If we cared to differentiate between [1] a cute house that happens to be yellow (or a yellow house that’s also cute, but not because of the inherent cuteness of the shade of yellow) and [2] a house that’s not necessarily cute overall but is painted a particularly cute yellow, we would use “cute yellow house” for the former and “cute-yellow house” for the latter… except that no one actually does this, which takes me to a more important point.
It’s better to avoid setting up situations of hyphen-related ambiguity in the first place. Instead say something like “That ugly house nevertheless is painted a cute yellow.” [5]
As I learned in undergraduate physics and found reinforced while teaching probability, circuit analysis, logic (digital and philosophical), and other topics, many (though definitely not all) aspects of life can be better understood through two-by-two tables. [6]
Table 1: Two-by-two table of house paint vs. house cuteness, to get things started
not cute
cute
not painted yellow
house that’s neither cute nor yellow
cute house that’s not yellow
painted yellow
yellow house that’s not cute
cute house in cute yellow paint
Table 2: Two-by-two table of house vs. housepaint cuteness, with entries in today’s impatient MO, with hyphens [7] to avoid ambiguity
not cute
cute
painted an uncute yellow
uncute yellow house
cute yellow house
painted a cute yellow
uncute cute-yellow house
cute cute-yellow house
I know these sound awkward, but they are definitely unambiguous.
Exceptions to Hyphenation
standing phrases
adverbs
The first standing phrase I became aware of was ‘snow leopard’.
Although some editors will treat this as a regular compound modifier in cases like ‘snow-leopard image’, professionals in conservation, I was told, treat “snow leopard” as if it were one word (or as if it were permanently hyphenated with an invisisble hyphen, though they did not say it that way).
So, “snow leopard image” is correct. It is either as good as or preferable to the hyphenated version because ‘snow leopard’ is a standing phrase [8].
By the way, we can’t get around this choice by dropping the ‘snow’ part because, it turns out, a snow leopard is not a leopard. So this standing-phrase business is particularly important here, scientifically speaking.
As for adverbs, in English they only ever point to the word immediately following them (as far as I know). This is in contrast to adjectives, which can act several words away; hence the potential for ambiguity. For example, if we were to say “a truly beautiful old yellow house,” the adverb ‘truly’ applies to the adjective ‘beautiful’. If it were meant to apply to old, we might have said something like “a beautiful and truly old yellow house.”

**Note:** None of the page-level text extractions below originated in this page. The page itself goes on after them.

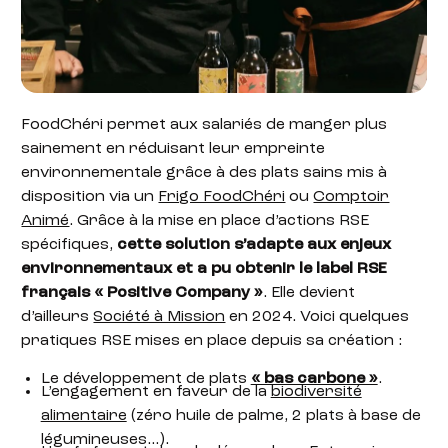
FoodChéri permet aux salariés de manger plus
sainement en réduisant leur empreinte
environnementale grâce à des plats sains mis à
disposition via un
Frigo FoodChéri
ou
Comptoir
Animé
. Grâce à la mise en place d’actions RSE
spécifiques,
cette solution s’adapte aux enjeux
environnementaux et a pu obtenir le label RSE
français « Positive Company »
. Elle devient
d’ailleurs
Société à Mission
en 2024. Voici quelques
pratiques RSE mises en place depuis sa création :
Le développement de plats
« bas carbone »
.
L’engagement en faveur de la
biodiversité
alimentaire
(zéro huile de palme, 2 plats à base de
légumineuses…).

Appendix: The Original Turkish Version
For a more modern version (that adds a complication but is better reflective of current language, consider this version (which is what I was actually about to text):
konser hazırlığı telaşı sonrası temizliği
konser hazırlık telaş sonra temizlik
All that I said above is true for this, except that ‘sonrası’ has been established as a commonly used noun, so we don’t add the suffix to it (again): We don’t say ‘sonrasısı’:
[1] A noun is a name for a thing, event, action, phenomenon, or idea. (I’m only saying this here because I’ve had adult native sepakers tell me they had no idea what ‘noun’, ‘verb’, etc. meant.)
[3] There are excellent ways to do so with inflection or gestures, which is why, I tihnk, this issue goes unnoticed by most people.
[4] This is correct without a hyphen. It’s not supposed to be “correctly-written” because adverbs do not get hyphens, becausethey don’t need them: adverbs in English can only point at the immediately following word, something too many native speakers of English wrongly assume about other compound modifiers).
[5] Yes, I know; that’s far too many words for anyone to use in the 21st century. I wish my middle-school English teachers ruled the world, by which I mean ruthlessly oversaw the development of the Internet and all software.
[6] false positives, true positives, etc.; two-terminal passive devices; modus ponens, modus tollens, and fallacies; US politics (abortion vs. the death penalty); and much more—just about everything, really.